Mine safety advocates also have concerns about Zatezalo’s role as head of the agency that is negotiating the potential settlement of the industry lawsuit challenging the 2013 regulatory reforms.

They point to his time as chief executive of Rhino Resources — during which the company received two letters from regulators warning that one of its mines was at risk of being placed on pattern of violations status — as well as his connections to some of the industry groups pursuing the lawsuit.

Zatezalo previously served as chair of the Ohio Coal Association and the Kentucky Coal Association, both of which are plaintiffs in the case. The ongoing suit is the second attempt by these organizations to invalidate the rule. Their first try began in 2013 and played out while Zatezalo chaired the Kentucky Coal Association.

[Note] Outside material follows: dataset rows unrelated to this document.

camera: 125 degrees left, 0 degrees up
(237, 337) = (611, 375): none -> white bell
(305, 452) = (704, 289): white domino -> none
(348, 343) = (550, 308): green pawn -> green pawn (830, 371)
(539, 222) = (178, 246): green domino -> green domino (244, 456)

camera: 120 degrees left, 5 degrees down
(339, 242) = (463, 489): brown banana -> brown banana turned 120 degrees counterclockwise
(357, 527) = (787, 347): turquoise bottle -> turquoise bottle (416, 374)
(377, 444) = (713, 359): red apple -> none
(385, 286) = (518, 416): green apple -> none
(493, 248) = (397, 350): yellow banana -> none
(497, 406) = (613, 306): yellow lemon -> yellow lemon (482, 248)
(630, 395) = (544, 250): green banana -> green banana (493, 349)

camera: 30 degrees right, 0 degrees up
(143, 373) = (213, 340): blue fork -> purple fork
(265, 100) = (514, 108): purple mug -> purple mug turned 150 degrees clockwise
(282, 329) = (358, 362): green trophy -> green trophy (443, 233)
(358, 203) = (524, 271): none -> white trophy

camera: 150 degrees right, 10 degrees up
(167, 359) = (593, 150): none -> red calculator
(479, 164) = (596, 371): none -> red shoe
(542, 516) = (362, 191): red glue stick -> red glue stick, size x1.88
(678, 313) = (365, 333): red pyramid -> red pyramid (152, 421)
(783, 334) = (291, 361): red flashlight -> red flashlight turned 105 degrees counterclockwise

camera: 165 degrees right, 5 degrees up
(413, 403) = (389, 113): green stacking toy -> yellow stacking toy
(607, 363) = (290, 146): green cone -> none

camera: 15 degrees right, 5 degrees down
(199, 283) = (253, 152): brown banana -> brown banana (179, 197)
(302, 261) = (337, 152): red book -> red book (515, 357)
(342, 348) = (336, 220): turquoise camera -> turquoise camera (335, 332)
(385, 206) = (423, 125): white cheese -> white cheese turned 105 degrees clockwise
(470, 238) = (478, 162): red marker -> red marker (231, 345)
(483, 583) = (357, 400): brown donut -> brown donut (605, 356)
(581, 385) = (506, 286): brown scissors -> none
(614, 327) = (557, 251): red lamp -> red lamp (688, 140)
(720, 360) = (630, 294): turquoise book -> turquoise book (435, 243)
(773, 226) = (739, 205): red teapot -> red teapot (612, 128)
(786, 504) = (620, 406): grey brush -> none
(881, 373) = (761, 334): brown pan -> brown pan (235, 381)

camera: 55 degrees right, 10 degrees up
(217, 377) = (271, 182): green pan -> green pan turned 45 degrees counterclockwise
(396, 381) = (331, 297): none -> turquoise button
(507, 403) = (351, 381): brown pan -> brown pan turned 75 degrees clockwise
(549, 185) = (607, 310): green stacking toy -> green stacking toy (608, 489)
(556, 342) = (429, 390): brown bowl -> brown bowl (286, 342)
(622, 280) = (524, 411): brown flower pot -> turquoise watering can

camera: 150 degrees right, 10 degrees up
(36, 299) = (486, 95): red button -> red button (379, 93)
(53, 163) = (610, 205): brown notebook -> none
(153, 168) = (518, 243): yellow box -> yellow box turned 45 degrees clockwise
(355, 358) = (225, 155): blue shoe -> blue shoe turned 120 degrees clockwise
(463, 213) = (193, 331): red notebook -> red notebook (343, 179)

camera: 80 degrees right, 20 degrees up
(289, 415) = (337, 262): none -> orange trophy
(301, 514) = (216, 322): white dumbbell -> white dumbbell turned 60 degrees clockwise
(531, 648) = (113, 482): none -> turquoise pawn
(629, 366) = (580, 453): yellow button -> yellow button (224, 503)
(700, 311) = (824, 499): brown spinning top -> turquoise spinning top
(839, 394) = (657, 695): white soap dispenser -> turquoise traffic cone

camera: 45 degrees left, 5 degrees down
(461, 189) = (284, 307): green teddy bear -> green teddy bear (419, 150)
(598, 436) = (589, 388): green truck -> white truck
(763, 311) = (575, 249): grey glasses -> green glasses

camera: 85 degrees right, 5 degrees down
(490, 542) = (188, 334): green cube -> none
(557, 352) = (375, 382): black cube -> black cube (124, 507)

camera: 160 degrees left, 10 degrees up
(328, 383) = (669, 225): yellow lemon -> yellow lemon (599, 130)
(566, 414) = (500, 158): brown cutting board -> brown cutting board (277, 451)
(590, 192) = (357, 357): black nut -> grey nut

A court dismissed that case for lack of jurisdiction, and, in December 2014, the trade groups filed much the same lawsuit in a different court. It is that legal challenge that Zatezalo’s agency now is seeking to settle.

In response to questions from lawmakers earlier this year, Zatezalo said he had resigned as chairman of the Kentucky Coal Association on November 14, 2014 — one month before the organization filed the ongoing lawsuit.

Zatezalo told lawmakers that the Labor Department’s ethics counsel had informed him that appointees were not allowed to participate in actions involving organizations where they had worked during the previous two years. Because he retired in 2014, Zatezalo said, “I am not required to recuse myself from matters involving” the Kentucky Coal Association.

An agency spokesperson declined to say what role Zatezalo was playing in the ongoing the settlement talks.

Smith, who reviewed potential conflicts as the top Labor Department lawyer during the Obama administration, said she would have recommended that Zatezalo recuse himself. “If it was strictly legal but it looked shady, we didn’t want to do it,” she said.